Feministim demekten neden korkuyordum?
"Feminizm sansasyoneldir… Feminist olarak konuştuğunuzda
çoğunlukla fazla tepkisel veya aşırı tepkili olarak betimlenirsiniz sanki tüm
yaptığınız meselenin gerçeklerini abartmakmış gibi; sanki bir şeyin kendinize göre
açıklamasını yaparken kasten, hatta kötü niyetle büyütüyormuş gibi…’’
Yukarıdaki paragrafa, Sara Ahmed’in ‘’Feminist Bir Yaşam
Sürmek’’ kitabında rastladım. Görür görmez Tabii ya! dedim. Sanki kafamın
içinde dolanıp duran, adını koyamadığım, bir türlü cümleye dökemediğim bir
şeyden bahsediyordu. Bu kadarla da kalmayıp bir örnekle devam ediyordu.

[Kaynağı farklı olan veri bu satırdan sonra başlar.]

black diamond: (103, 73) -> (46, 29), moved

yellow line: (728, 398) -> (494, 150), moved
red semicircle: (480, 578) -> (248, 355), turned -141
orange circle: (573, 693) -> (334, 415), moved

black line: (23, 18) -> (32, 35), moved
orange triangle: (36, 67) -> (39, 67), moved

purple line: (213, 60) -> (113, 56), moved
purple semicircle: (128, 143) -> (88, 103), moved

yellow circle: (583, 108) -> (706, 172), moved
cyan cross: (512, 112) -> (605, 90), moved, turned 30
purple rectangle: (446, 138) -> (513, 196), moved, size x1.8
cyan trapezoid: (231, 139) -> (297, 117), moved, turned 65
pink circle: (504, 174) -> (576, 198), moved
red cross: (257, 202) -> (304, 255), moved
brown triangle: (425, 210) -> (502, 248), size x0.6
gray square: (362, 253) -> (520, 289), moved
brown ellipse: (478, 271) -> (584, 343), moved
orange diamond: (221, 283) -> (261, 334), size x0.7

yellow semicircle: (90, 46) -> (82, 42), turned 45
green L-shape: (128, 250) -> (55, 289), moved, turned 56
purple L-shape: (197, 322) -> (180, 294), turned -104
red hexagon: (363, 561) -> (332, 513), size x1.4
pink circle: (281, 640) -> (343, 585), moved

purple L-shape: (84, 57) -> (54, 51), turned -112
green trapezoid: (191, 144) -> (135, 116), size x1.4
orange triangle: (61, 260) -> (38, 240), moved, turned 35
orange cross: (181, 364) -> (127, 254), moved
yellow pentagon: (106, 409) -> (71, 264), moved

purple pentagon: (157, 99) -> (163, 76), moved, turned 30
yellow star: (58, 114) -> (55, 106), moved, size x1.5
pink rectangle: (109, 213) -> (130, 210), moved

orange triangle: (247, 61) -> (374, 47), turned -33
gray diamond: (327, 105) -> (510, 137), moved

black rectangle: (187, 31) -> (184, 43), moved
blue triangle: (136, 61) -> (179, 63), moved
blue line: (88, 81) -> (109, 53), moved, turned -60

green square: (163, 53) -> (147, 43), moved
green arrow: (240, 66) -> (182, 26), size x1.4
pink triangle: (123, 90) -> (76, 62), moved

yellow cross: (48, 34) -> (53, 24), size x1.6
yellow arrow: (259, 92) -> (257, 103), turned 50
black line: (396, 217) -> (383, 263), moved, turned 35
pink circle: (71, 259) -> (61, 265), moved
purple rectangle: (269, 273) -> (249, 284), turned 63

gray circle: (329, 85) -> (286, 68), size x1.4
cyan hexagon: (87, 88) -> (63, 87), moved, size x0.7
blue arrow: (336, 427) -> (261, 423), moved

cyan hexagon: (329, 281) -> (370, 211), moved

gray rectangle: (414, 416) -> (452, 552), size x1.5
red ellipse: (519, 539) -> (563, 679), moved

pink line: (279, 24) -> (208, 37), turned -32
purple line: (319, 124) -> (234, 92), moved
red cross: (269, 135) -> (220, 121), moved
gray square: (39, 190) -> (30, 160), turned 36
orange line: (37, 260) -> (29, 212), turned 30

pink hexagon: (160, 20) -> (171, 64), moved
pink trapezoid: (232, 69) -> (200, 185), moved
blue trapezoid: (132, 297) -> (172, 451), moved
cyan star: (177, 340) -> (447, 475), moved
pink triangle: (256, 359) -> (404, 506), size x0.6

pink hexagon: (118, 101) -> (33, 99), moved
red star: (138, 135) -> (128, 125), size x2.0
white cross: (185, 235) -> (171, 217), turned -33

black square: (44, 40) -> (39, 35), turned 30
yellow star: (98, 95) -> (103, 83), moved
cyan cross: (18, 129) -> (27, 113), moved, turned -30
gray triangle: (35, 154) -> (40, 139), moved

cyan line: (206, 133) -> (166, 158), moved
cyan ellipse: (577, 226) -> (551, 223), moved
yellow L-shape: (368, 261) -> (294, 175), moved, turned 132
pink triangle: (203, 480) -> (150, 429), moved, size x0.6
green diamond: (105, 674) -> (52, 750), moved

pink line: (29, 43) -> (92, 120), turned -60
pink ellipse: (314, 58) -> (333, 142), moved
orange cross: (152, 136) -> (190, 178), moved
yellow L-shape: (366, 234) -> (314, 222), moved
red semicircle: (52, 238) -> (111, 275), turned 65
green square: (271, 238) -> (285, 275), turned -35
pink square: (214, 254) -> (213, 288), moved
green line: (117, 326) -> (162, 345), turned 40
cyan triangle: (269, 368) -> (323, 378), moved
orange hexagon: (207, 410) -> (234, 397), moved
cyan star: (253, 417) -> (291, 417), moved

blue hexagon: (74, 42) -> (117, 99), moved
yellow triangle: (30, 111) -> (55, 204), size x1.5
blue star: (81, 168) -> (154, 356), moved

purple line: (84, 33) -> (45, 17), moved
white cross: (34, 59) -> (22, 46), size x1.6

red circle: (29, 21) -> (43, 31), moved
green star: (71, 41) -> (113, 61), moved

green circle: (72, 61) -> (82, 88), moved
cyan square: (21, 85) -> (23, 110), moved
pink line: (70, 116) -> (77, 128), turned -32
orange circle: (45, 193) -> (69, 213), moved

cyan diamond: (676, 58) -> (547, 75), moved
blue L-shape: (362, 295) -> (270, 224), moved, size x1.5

‘’Bir keresinde aile sofrasında Kramer Kramer’e Karşı filmi hakkında
konuştuğumuzu hatırlıyorum. Annenin nasıl şeytanlaştırıldığını sorguladığımı
anımsıyorum. Bu noktaya, bu oldukça aleni feminist noktaya , feminist bir
eğilim kazandıktan sonra işaret etmemeniz zor olan bu noktaya işaret ettim ve
ardından kıyamet koptu! ‘’Of bu güzel filmin tadını çıkarmamıza izin versen
olmaz mı’’, ‘’Of sürekli sorun arıyorsun’’ vs. Feministler: sorun ararlar.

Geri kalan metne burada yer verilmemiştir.